▸ TASK DETAILS
Beginning with the line where "Hvornår er man i dårlig form?" appears, restate the lines word for word through the last one in the listing.
### RECORDS FOR THIS EXERCISE ###
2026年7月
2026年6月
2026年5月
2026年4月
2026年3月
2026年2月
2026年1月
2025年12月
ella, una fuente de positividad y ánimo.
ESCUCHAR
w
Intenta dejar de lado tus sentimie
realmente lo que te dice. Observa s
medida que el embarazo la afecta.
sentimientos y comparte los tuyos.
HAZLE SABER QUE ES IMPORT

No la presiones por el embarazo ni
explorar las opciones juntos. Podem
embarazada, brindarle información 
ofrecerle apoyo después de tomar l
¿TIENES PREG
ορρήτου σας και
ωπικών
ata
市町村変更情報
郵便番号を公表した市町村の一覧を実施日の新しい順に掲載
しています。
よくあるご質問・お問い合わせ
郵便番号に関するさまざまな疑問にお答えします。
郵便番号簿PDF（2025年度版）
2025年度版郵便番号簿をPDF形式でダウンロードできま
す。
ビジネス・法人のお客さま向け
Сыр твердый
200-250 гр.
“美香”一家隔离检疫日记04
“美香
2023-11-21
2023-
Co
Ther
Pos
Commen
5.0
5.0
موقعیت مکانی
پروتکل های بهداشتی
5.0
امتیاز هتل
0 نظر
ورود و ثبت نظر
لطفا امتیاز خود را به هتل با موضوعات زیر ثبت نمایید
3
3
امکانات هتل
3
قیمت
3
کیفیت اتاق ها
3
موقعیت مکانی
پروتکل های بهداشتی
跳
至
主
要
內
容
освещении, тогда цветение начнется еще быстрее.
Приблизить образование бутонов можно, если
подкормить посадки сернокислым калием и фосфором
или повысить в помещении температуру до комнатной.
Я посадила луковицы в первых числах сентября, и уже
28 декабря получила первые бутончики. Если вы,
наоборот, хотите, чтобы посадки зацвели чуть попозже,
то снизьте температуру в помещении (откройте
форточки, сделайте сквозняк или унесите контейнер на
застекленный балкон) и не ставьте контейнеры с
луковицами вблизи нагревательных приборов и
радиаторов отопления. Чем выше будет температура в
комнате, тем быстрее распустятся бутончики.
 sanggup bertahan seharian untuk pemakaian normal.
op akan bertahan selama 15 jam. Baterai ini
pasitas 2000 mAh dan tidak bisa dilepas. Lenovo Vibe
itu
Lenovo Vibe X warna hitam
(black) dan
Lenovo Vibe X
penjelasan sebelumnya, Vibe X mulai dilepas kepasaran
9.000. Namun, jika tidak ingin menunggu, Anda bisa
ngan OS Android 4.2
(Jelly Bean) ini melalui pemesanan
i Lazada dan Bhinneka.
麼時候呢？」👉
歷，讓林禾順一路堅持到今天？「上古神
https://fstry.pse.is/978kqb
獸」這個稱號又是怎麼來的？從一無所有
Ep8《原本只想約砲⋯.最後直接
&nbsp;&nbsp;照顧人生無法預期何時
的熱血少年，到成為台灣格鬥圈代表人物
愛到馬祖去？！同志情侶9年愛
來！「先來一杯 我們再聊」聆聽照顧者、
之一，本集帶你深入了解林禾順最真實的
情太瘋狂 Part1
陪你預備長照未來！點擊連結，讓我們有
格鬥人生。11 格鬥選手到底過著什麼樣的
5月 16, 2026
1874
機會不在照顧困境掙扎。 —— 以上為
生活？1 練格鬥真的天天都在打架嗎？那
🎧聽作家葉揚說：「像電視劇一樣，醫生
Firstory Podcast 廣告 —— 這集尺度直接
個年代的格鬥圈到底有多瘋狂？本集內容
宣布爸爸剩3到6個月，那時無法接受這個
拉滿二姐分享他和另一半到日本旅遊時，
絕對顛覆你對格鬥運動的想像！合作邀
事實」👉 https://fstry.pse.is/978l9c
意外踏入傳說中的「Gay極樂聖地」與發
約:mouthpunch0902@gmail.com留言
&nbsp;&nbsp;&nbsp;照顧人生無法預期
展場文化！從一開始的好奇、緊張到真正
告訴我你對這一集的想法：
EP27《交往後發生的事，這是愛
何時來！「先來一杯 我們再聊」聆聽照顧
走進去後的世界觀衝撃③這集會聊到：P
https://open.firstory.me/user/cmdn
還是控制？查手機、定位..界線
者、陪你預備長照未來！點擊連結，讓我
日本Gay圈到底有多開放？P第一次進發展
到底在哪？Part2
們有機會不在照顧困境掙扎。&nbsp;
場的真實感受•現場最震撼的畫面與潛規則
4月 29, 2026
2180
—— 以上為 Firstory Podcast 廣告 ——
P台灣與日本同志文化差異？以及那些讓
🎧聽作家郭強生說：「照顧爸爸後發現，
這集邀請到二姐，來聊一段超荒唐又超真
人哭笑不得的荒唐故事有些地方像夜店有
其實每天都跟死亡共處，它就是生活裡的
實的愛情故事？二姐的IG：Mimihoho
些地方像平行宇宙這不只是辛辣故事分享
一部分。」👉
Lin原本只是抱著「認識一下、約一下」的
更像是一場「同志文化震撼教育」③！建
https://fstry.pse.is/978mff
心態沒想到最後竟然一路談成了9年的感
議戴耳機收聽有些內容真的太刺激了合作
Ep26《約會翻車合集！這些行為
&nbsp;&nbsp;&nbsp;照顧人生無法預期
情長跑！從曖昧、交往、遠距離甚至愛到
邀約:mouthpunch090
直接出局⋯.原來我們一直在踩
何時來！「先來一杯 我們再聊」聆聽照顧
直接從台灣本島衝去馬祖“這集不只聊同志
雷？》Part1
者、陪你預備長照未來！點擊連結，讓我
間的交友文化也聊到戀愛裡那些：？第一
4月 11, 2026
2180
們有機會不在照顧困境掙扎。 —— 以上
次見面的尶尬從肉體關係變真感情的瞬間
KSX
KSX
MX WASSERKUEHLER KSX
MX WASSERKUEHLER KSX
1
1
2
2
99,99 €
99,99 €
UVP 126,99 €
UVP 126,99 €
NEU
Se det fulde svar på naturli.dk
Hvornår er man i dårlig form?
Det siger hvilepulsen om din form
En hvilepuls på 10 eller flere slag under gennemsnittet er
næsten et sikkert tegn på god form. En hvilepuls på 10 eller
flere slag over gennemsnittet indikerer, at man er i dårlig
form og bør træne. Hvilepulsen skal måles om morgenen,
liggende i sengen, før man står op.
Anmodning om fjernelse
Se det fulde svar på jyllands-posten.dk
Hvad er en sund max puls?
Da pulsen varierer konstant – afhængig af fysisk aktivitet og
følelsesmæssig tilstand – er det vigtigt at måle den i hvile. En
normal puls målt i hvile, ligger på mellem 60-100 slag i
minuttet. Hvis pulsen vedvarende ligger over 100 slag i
###
▸ EXERCISE RESPONSE
Hvornår er man i dårlig form?
Det siger hvilepulsen om din form
En hvilepuls på 10 eller flere slag under gennemsnittet er
næsten et sikkert tegn på god form. En hvilepuls på 10 eller
flere slag over gennemsnittet indikerer, at man er i dårlig
form og bør træne. Hvilepulsen skal måles om morgenen,
liggende i sengen, før man står op.
Anmodning om fjernelse
Se det fulde svar på jyllands-posten.dk
Hvad er en sund max puls?
Da pulsen varierer konstant – afhængig af fysisk aktivitet og
følelsesmæssig tilstand – er det vigtigt at måle den i hvile. En
normal puls målt i hvile, ligger på mellem 60-100 slag i
minuttet. Hvis pulsen vedvarende ligger over 100 slag i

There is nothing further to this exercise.